One of my primary uses for R is to build stochastic simulations of insurance portfolios and reinsurance treaties. It’s not uncommon for each of my simulations to take 20 seconds or more to complete (if you’re doing the math, that’s 55 hours for 10K sims or, approximately 453 games of solitaire) . Initially I ran my sims in R running on an Oracle VirtualBox (Oracle now owns Virtualbox! *gasp* ) running Ubuntu. Lately I’ve moved to running my sims on EC2 machines. I’m not yet doing RMPI clustering, although that is on my roadmap. Currently I just fire up a couple of 8 core instances and run 5K sims on each one then FTP the results back to my desktop. It’s not very sexy, but it gets the job done… I guess the same could be said of myself, except substitute “makes slurping sounds eating udon” in the place of “gets the job done.”
When running processor intensive crap (that’s a stochastic modeling term) the single threaded nature of R is painful. In Linux or Mac (i.e. NOT Windows) the multicore package is a real godsend. I did a quick code review and, from what I can tell, multicore exploits worm holes to travel back in time and reports your results in a fraction of the time you would expect it to take. Seriously. I expect that as the code matures my computer will fill up with simulation results from simulations which I have not even coded yet. It’s almost like magic, except without the rabbit and hat.
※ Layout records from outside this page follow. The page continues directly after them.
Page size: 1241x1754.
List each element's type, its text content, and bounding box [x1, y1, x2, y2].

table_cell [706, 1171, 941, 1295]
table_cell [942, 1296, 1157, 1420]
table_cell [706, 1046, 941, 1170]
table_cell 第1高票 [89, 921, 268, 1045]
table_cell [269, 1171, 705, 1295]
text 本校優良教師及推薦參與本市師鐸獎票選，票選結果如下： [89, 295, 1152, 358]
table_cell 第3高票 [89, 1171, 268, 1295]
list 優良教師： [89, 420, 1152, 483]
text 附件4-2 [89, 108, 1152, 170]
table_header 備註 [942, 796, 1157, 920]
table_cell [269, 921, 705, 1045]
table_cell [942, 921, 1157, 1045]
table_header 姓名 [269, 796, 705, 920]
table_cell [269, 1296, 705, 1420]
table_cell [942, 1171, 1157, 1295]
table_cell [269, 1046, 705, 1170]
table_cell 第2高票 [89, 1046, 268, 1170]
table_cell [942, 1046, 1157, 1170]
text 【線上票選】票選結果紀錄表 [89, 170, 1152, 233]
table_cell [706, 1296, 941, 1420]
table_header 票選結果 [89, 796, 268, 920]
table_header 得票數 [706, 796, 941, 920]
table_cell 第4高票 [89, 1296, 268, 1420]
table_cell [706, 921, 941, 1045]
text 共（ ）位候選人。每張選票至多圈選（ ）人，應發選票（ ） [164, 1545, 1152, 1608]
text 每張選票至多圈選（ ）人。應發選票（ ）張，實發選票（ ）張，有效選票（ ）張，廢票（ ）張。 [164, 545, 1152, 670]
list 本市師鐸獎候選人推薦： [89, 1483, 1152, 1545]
The crux of the package is a parallel-ized version of lapply() called mclapply(). I believe the mc stands for ‘magic carpet’ and is an allusion to the worm hole technology. So how does one harness this package for nefarious self interest doing parallel operations in R? The ultra short answer is: write your R code so that the most processor intensive bit is done with an lapply() function. Then replace the lapply() with mclapply(). Of course you have to load the multicore package before you run it. But that’s basically it.
How I implement mcapply() is thusly: I build a table with all my random draws for my simulations. So if I have 20 variables and want to run 10,000 simulations then I’ll build a data frame with all 200,000 values (generally 10K rows and 21 columns for 20 variables + and index). The index keeps track of the draw number. Then I have code that performs the ‘valuation’ based on a single observation of the 20 variables. I wrap the valuation step in a function and then call the valuation process 10,000 times with mclapply(). So it might look something like this:
myOutput <- mclapply( drawList, function(x) valuationReturns(drawNumber=x))
The drawList object is simply a list of the possible indexes (i.e. 1:10000). When the code has iterated over each value from drawList the results will be in the myOutput object. Tada!
I recommend the htop program for tracking what’s going on with processor utilization in Linux (I presume Mac too if you ask Steve Jobs nicely). If everything is cranking well, and you have 8 cores, you might see an image that looks something like this:
I don’t understand time travel, but I’ve found that I have better luck if I set mc.preschedule=FALSE. Apparently prescheduled magic carpets are finicky. If I leave mc.preschedule to the default of TRUE then I find that often some of my cores go underutilized.
Let me know if you have other multicore tips and tricks.
If you want to give me shit for running my simulations as root, feel free. I’m impervious to your “best practices” mumbo jumbo. La la la la la la!! Not listening!
Special thanks to John Cavazos over at the University of Delaware from whom I stole the MC for Dummies image. John, your a gentleman and a humble scholar. Damn few of us left.